**Study material**:
────────
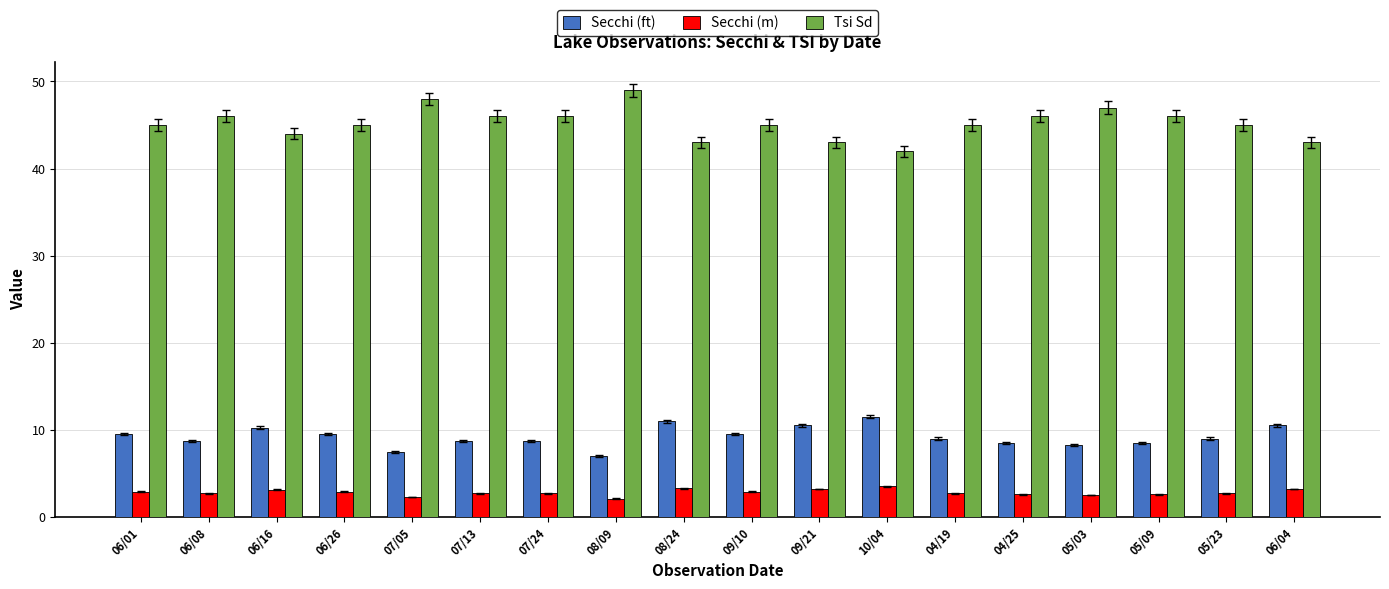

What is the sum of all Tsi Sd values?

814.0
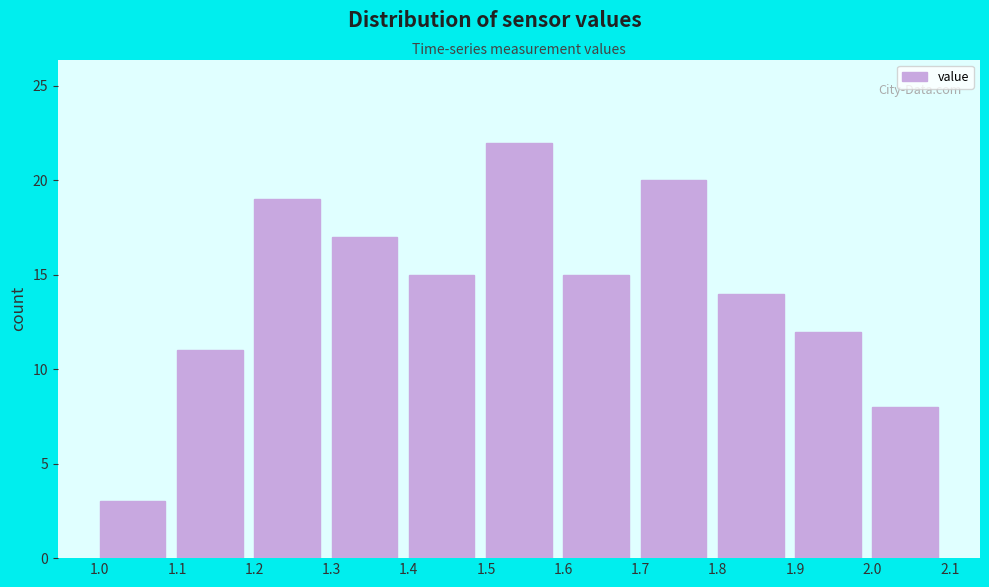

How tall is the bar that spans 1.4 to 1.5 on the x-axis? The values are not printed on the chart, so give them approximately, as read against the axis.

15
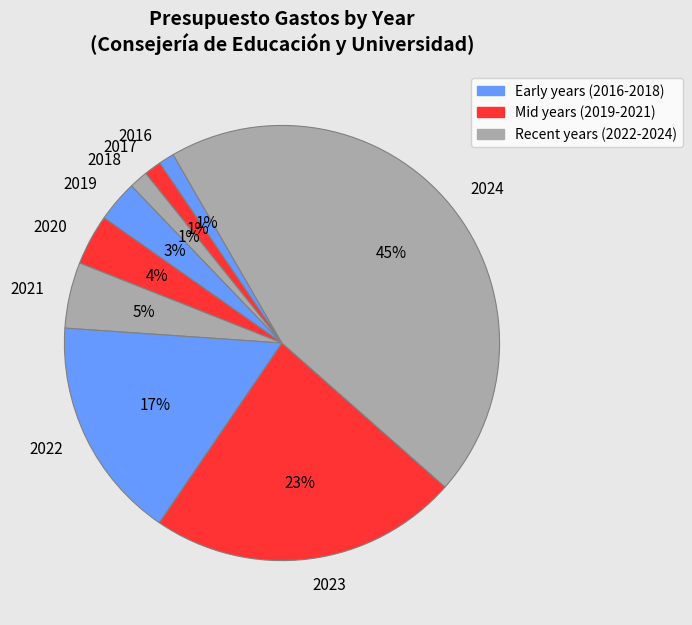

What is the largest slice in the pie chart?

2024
────────
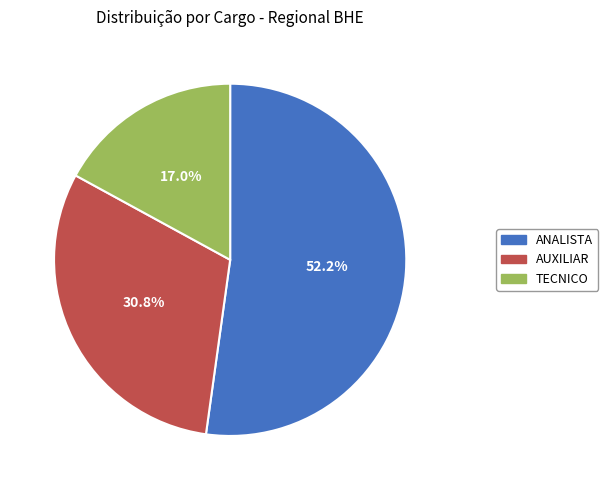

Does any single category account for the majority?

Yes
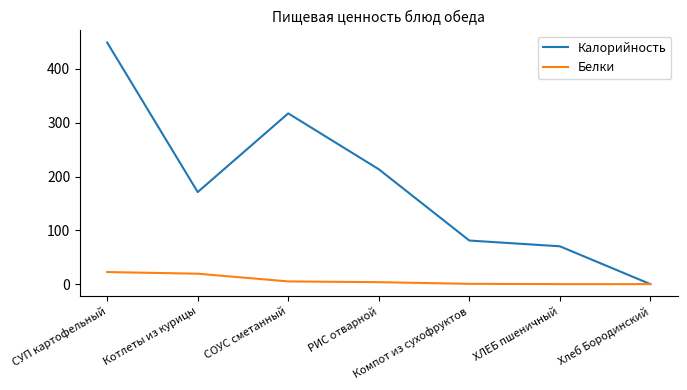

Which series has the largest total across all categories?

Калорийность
────────
**Task directions**: Output the lines from the line with "What is the sum of all Tsi Sd values?" to the line with "What is the largest slice in the pie chart?", including both of those lines, exactly as they appear above. Leave the pictures out of your answer.

**Task solution**:
What is the sum of all Tsi Sd values?

814.0

How tall is the bar that spans 1.4 to 1.5 on the x-axis? The values are not printed on the chart, so give them approximately, as read against the axis.

15

What is the largest slice in the pie chart?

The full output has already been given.